Without wanting to add to the enjambment of talking heads filling the airwaves, proffering immediate reactive grist to the 24hr news mill, I would say a couple of things.

That roaming, swarms of teenagers and young people, male and female, and, crucially black and white (despite the shameful, racist attempts by the right wing press and commentators to paint this as exclusively “black” behavior) should rampage through large swathes of London engaging, primarily, in the looting of shops for private gain, is instructive of the nature of the events themselves.

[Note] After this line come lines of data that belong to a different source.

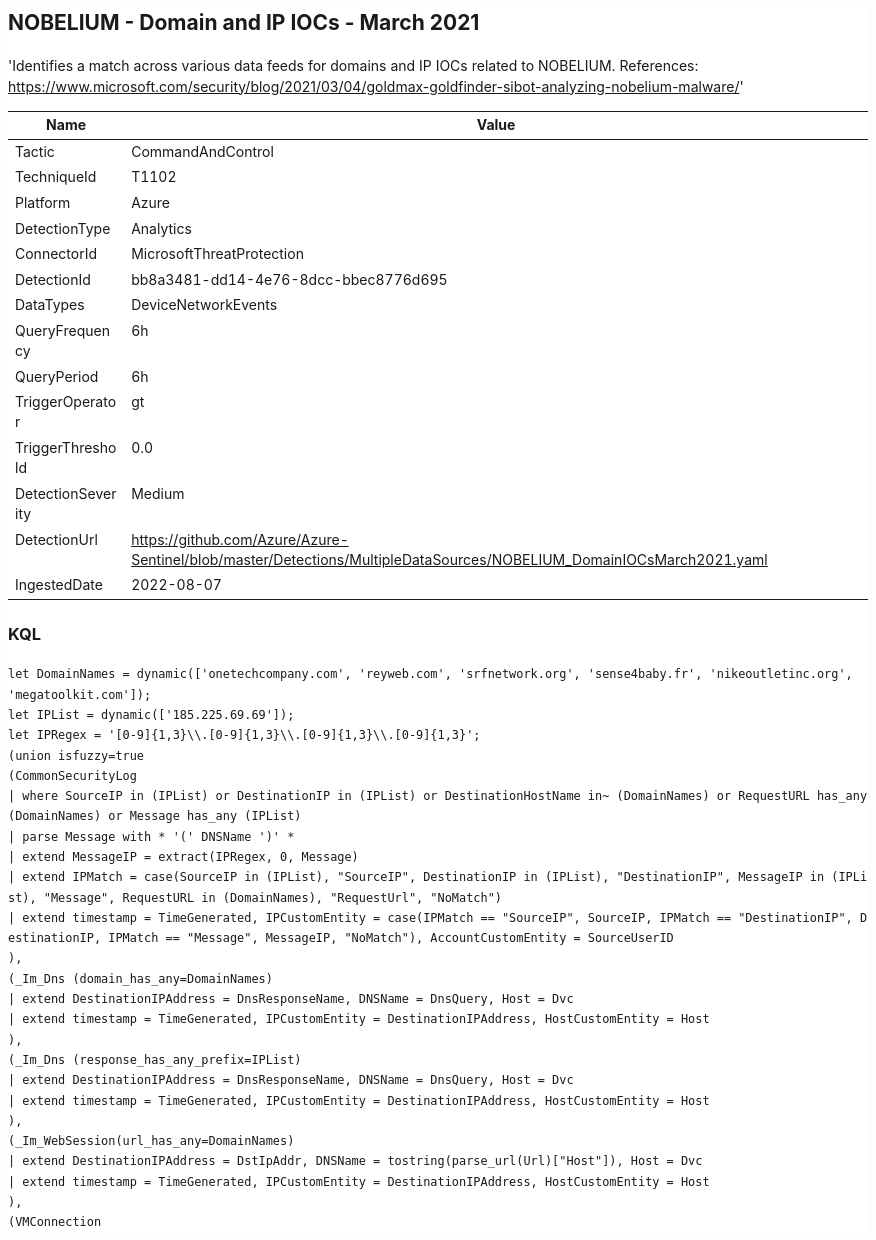 ## NOBELIUM - Domain and IP IOCs - March 2021

'Identifies a match across various data feeds for domains and IP IOCs related to NOBELIUM.
 References: https://www.microsoft.com/security/blog/2021/03/04/goldmax-goldfinder-sibot-analyzing-nobelium-malware/'

|Name | Value |
| --- | --- |
|Tactic | CommandAndControl|
|TechniqueId | T1102|
|Platform | Azure|
|DetectionType | Analytics |
|ConnectorId | MicrosoftThreatProtection |
|DetectionId | bb8a3481-dd14-4e76-8dcc-bbec8776d695 |
|DataTypes | DeviceNetworkEvents |
|QueryFrequency | 6h |
|QueryPeriod | 6h |
|TriggerOperator | gt |
|TriggerThreshold | 0.0 |
|DetectionSeverity | Medium |
|DetectionUrl | https://github.com/Azure/Azure-Sentinel/blob/master/Detections/MultipleDataSources/NOBELIUM_DomainIOCsMarch2021.yaml |
|IngestedDate | 2022-08-07 |

### KQL
```kql
let DomainNames = dynamic(['onetechcompany.com', 'reyweb.com', 'srfnetwork.org', 'sense4baby.fr', 'nikeoutletinc.org', 'megatoolkit.com']);
let IPList = dynamic(['185.225.69.69']);
let IPRegex = '[0-9]{1,3}\\.[0-9]{1,3}\\.[0-9]{1,3}\\.[0-9]{1,3}';
(union isfuzzy=true
(CommonSecurityLog
| where SourceIP in (IPList) or DestinationIP in (IPList) or DestinationHostName in~ (DomainNames) or RequestURL has_any (DomainNames) or Message has_any (IPList)
| parse Message with * '(' DNSName ')' * 
| extend MessageIP = extract(IPRegex, 0, Message)
| extend IPMatch = case(SourceIP in (IPList), "SourceIP", DestinationIP in (IPList), "DestinationIP", MessageIP in (IPList), "Message", RequestURL in (DomainNames), "RequestUrl", "NoMatch") 
| extend timestamp = TimeGenerated, IPCustomEntity = case(IPMatch == "SourceIP", SourceIP, IPMatch == "DestinationIP", DestinationIP, IPMatch == "Message", MessageIP, "NoMatch"), AccountCustomEntity = SourceUserID
),
(_Im_Dns (domain_has_any=DomainNames)
| extend DestinationIPAddress = DnsResponseName, DNSName = DnsQuery, Host = Dvc
| extend timestamp = TimeGenerated, IPCustomEntity = DestinationIPAddress, HostCustomEntity = Host
),
(_Im_Dns (response_has_any_prefix=IPList)
| extend DestinationIPAddress = DnsResponseName, DNSName = DnsQuery, Host = Dvc
| extend timestamp = TimeGenerated, IPCustomEntity = DestinationIPAddress, HostCustomEntity = Host
),
(_Im_WebSession(url_has_any=DomainNames)
| extend DestinationIPAddress = DstIpAddr, DNSName = tostring(parse_url(Url)["Host"]), Host = Dvc
| extend timestamp = TimeGenerated, IPCustomEntity = DestinationIPAddress, HostCustomEntity = Host
),
(VMConnection
```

This is to say that these riots differ fundamentally from the riots in Brixton, Toxteth and Broadwater Farm in the 1980’s which were clearly identifiable as caused by an antagonistic and racially toxic relationship between the police and impoverished urban communities.  Where those riots involved the communities at large and of all ages, whereas these seem to involve, almost exclusively, the young.

The economic dimension of the trouble cannot be overlooked, although the simplistic “liberal/underlying social causes/deprivation” vs “reactionary/lazy shiftless criminality” binary does little to illuminate and everything to obscure.  The overriding visual trope of the events has been of young people looting goods/money etc… that would be inaccessible to them normally.

To escape this kind of binary, addressing the riots on a systemic level may be more fruitful.  This is to say, that the economic paradigm which Britain has wedded itself to since the dissolving of the post-war settlement in the early 1980’s, promotes and enforces one single frame of identity, behavior and measurement above all others:  Consumption.

This is to say that one’s primary identity is that of consumer, the country’s economic success (and that of it’s politicians) stands and falls on levels of  consumption and consumer confidence.  When consumption falls, we are, de facto in a state of crisis.

The individuals engaging in the mass looting of electrical outlets, sports shops and jewelers are engaging in behavior which is reinforced by the culture in which they have been surrounded throughout their lives.  This is not as those on the right fantasise, the “black gangster” culture, rather the culture of capitalism itself.

This outbreak of violent, acquisitive psychosis is not an aberration, rather an entirely foreseeable consequence of a society and economic system which teaches, above all, that one’s entire social role, achievement, life as such is defined by one’s role as consumer;  by what, how and the extent to which one can consume.  When the means (capital) to achieve, what Veblen termed Conspicuous Consumption is placed out of reach either by lack of educational or employment opportunities, economic depression etc.. and yet the cultural drive to consumption, perpetuated by the advertising, marketing and media industries persists, the inevitable  dissonance which follows always has the potential to turn violent.

Unfortunately, all that this seems to have achieved is to provide the reactionary Right with precisely the excuse they need to further step up surveillance, militarization of urban space and retrenchment of civil liberties.  The worrying trending of #sendinthearmy over the last couple of days is, likewise indicative of this.